Is the only solution for 5 vertices with relations
$|r_k-r_{k'}|=\text{const}$ for $k \neq k'$, where $k=0,1,2,3,4$ for 3 dimensions?
Here I am writing in bracket notation i.e. for unit vector $x_i$, the vector $r_k=ax_0+bx_1+cx_2=\langle a,b,c\rangle$
$r_0=\langle 0,1,0\rangle$
$r_1=\langle 1,0,0\rangle$
$r_2=\langle 0,-1,0\rangle$
$r_3=\langle -1,0,0\rangle$
$r_4=\langle 0,0,1\rangle$
If so why?
Edit: this arrangement doesn't satisfy the condition above, but does leave the possibility answer open
Could you clarify the question please?
What norm are you using: euclidean norm? Is $|r_0-r_1| = |(-1,1,0)| = \sqrt{2}?$
But then $|r_1-r_3| = |(2,0,0)| = 2$. I do not know if I can really follow; and why wouldn't $r_5= (0,0,-1)$ be a possibility?
If I understood the question, then you ask for $S\subset \mathbb{R}^3$, such that for each two different $r_k,r_{k'} \in S$ it holds true that $|r_k-r_{k'}| = const$.
Before you continue reading, it all summarizes to: I think there are only $4$ such vertices. And they form a regular tetrahedron, because all the diagonals of the polygon need to be as long as its sides. Then there cannot be $5$ as that would imply the height of the Tetrahedron to be half it's side length, which is not the case. Now I left the rest here, because it made fun thinking about the problem in that way.

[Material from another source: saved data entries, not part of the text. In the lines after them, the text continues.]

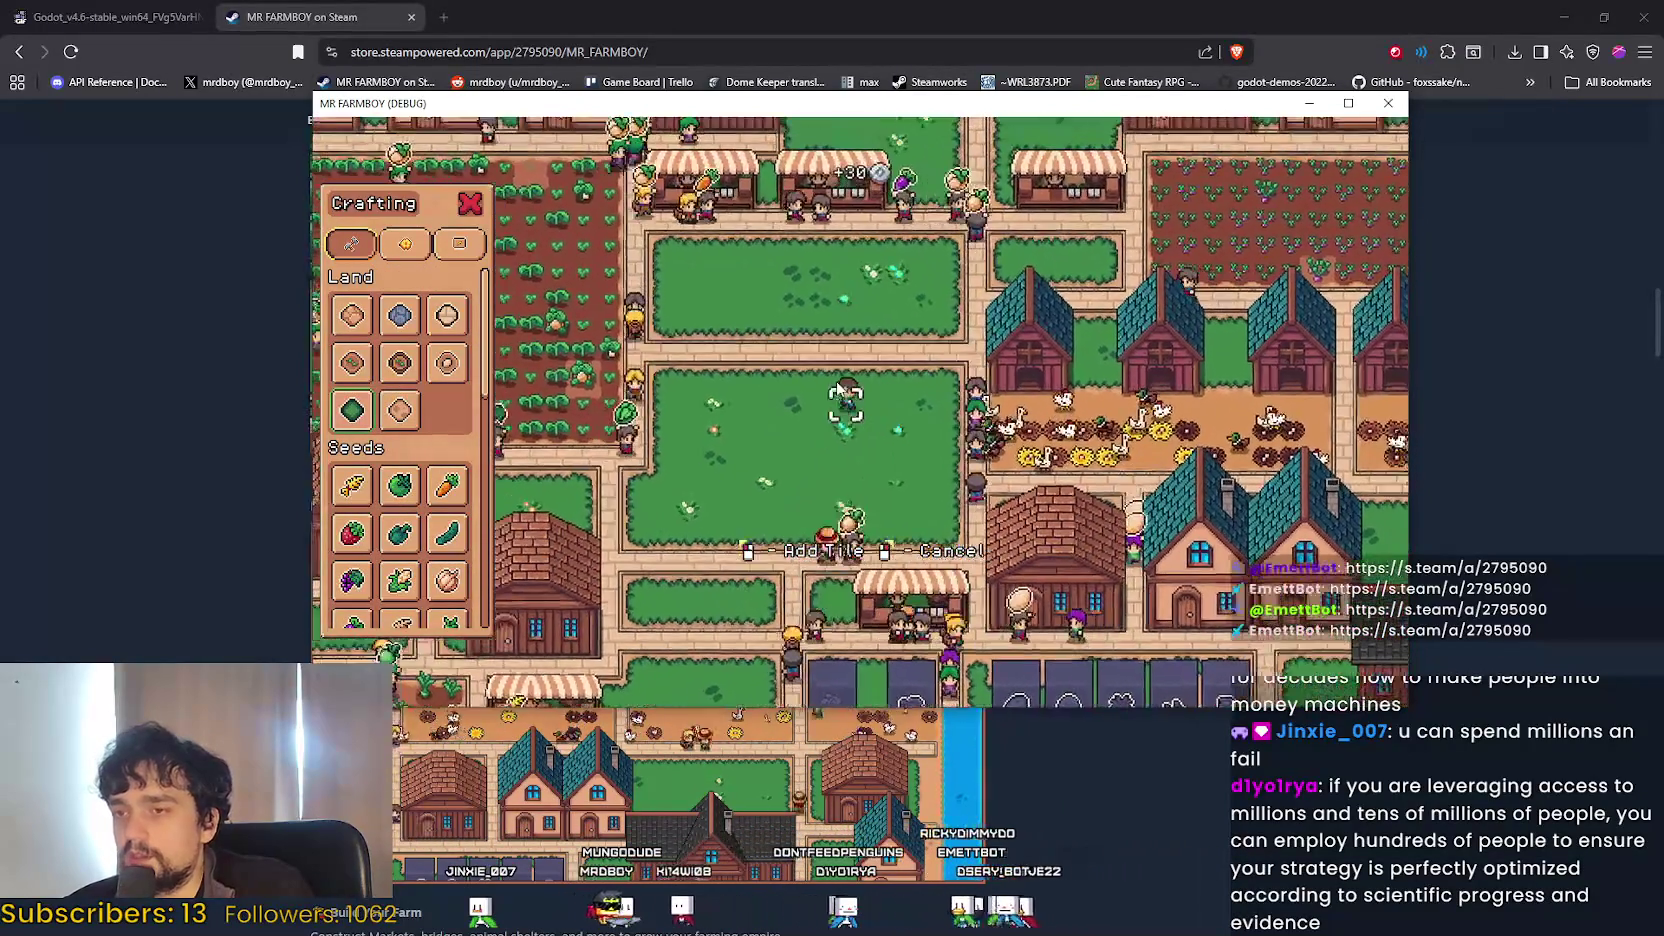
key(d)
key(s)
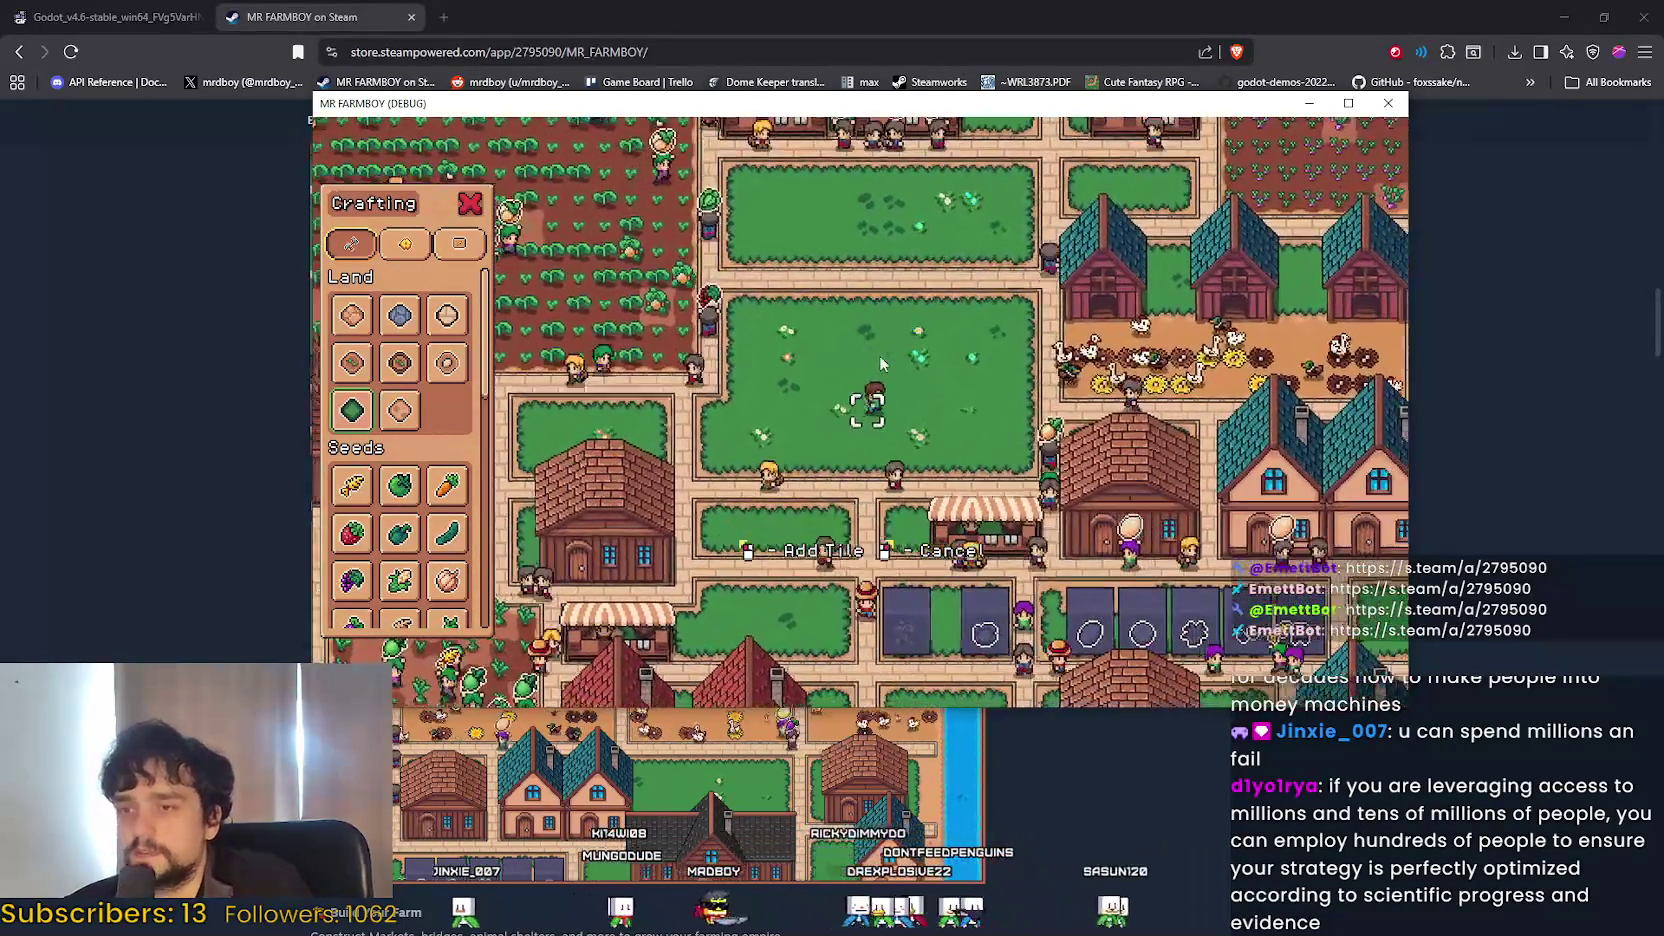
key(w)
key(d)
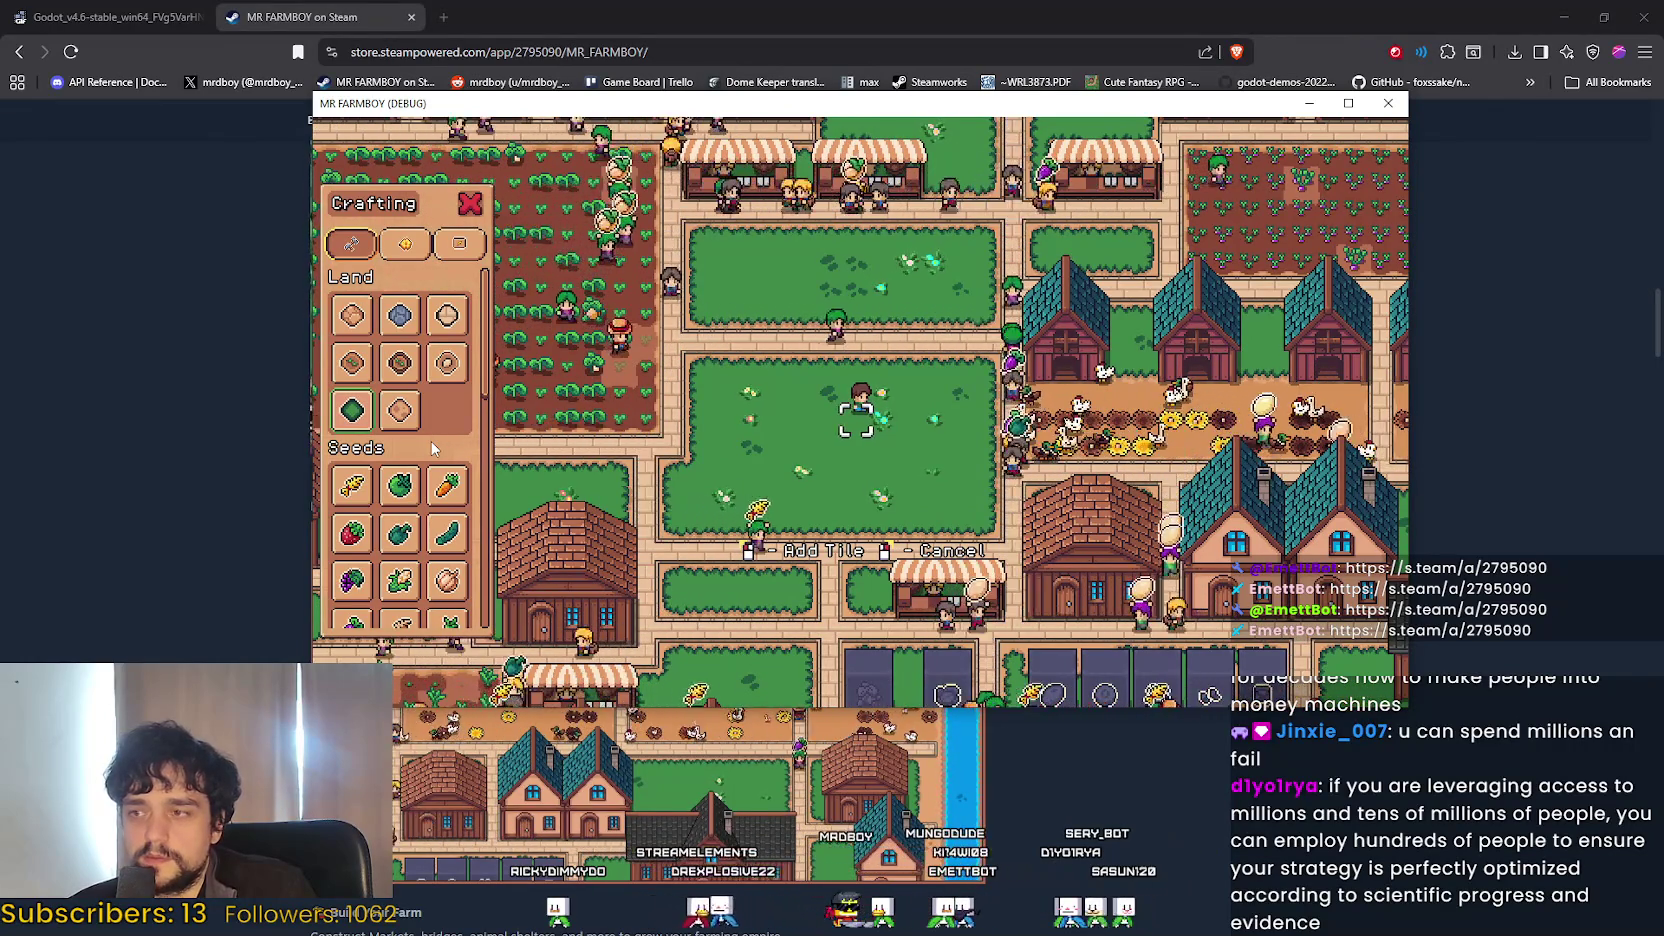
key(d)
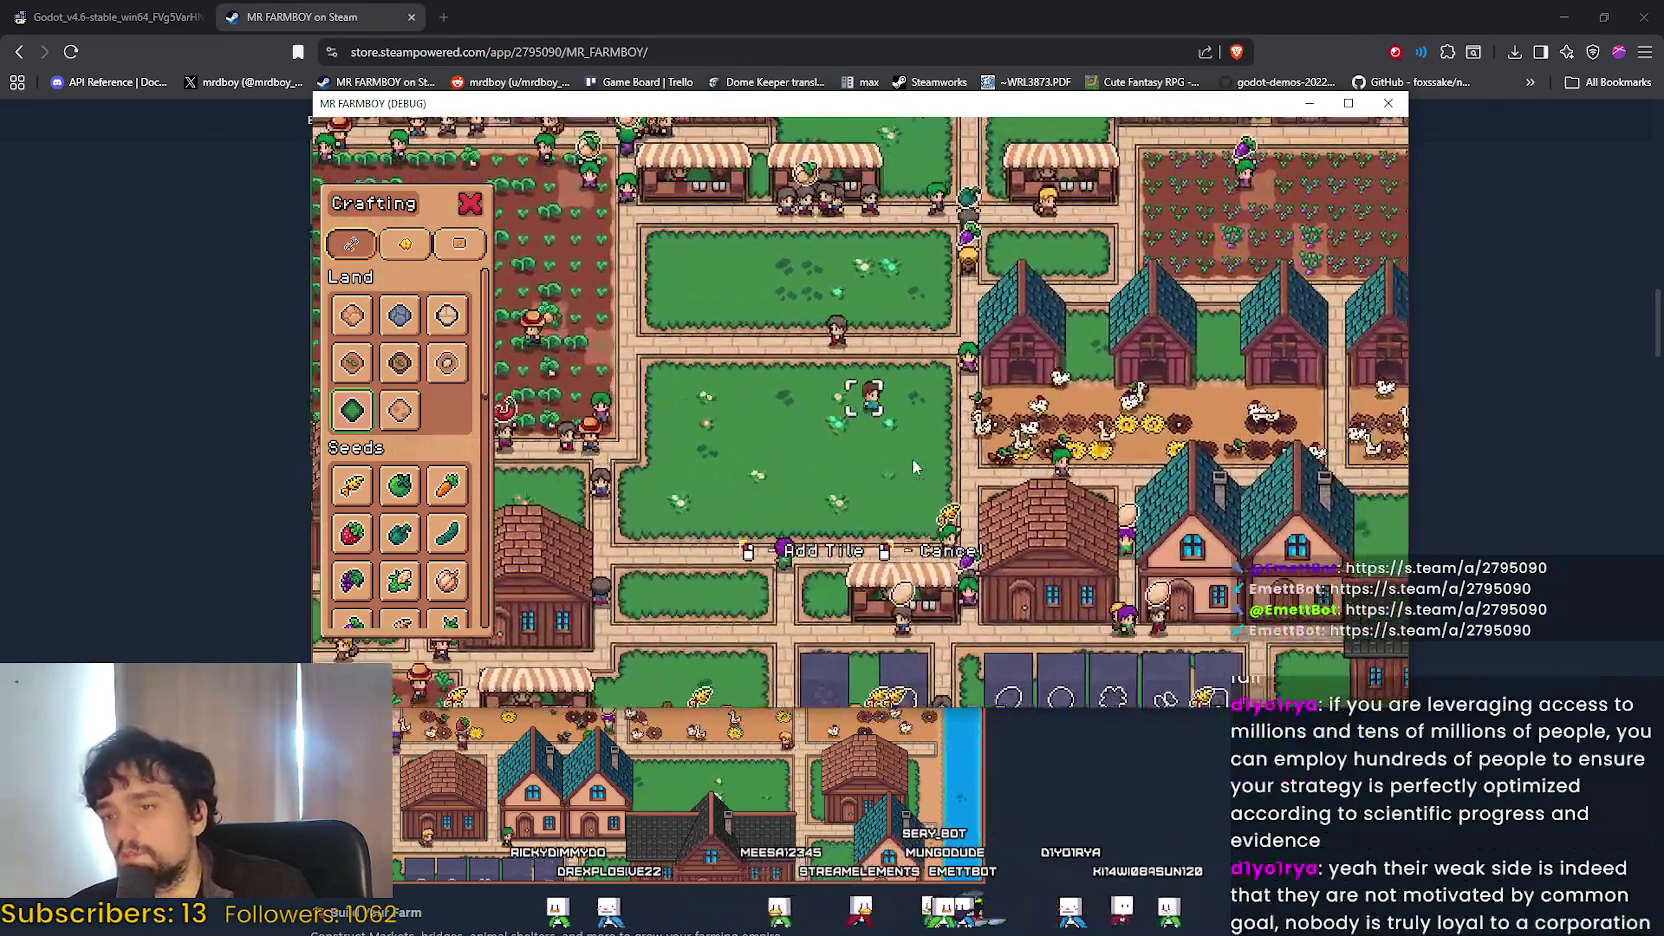
key(s)
key(a)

Now let $C:=\{(r_k-r_{k'}) \mid r_k,r_{k'} \in S, k \neq k'\} \subset \mathbb{R}^3$. Then, $| \cdot |$ has to be constant on $C$, so $C$ has to be a ball around $0$.
Lets start by considering only three points in $S$. Fix $r_1,r_2,r_3\in S$, and let $C_i:= C + r_i$ be the ball shifted by $r_i$, $i \in \{1,2,3\}$. Then it must hold true that:
$r_i,r_j \in C_k \text{, where } i,j,k \in \{1,2,3\}$ pairwise distinct. This means that the $3$ balls are pairwise intersecting, and $C_i$ passes through the midpoints of $C_j,C_k$, which are $r_j,r_k$. So $C_1,C_2,C_3$ are pairwise intersecting and each contain the midpoint of the others.
So it boils down to the question: How many equally large balls can we place in $3$-space that touch pairwise and all contain the midpoint of the other?
And well: two balls ($C_1,C_2$) cut in a circle $C_1 \cap C_2$, so the third midpoint $r_3$ must lie on that cutting circle. Now by construction, $r_1,r_2,r_3$ are equally distant. Look at $C_3$, it cuts the circle given by $C_1 \cap C_2$ again in $2$ points $u$ and $v$. This leaves us with 2 possible points to choose the midpoint $r_4$ of the fourth ball, as otherwise they are not equally distant and don't pairwise contain their midpoints. Wlog let $r_4 = u$. Now by construction the fourth ball $C_4$ goes through the other $3$ midpoints, and they form a regular tetrahedron. The question remains why $C_4$ does not pass through $v$, since if it would one could chose $r_5=v$ and would have $5$ equally distant points. Maybe someone can clarify here? (Note that this proves already that there cannot be more than $5$ points as there are no intersection-points left.) I would have to think a bit longer for a more rigorous proof here.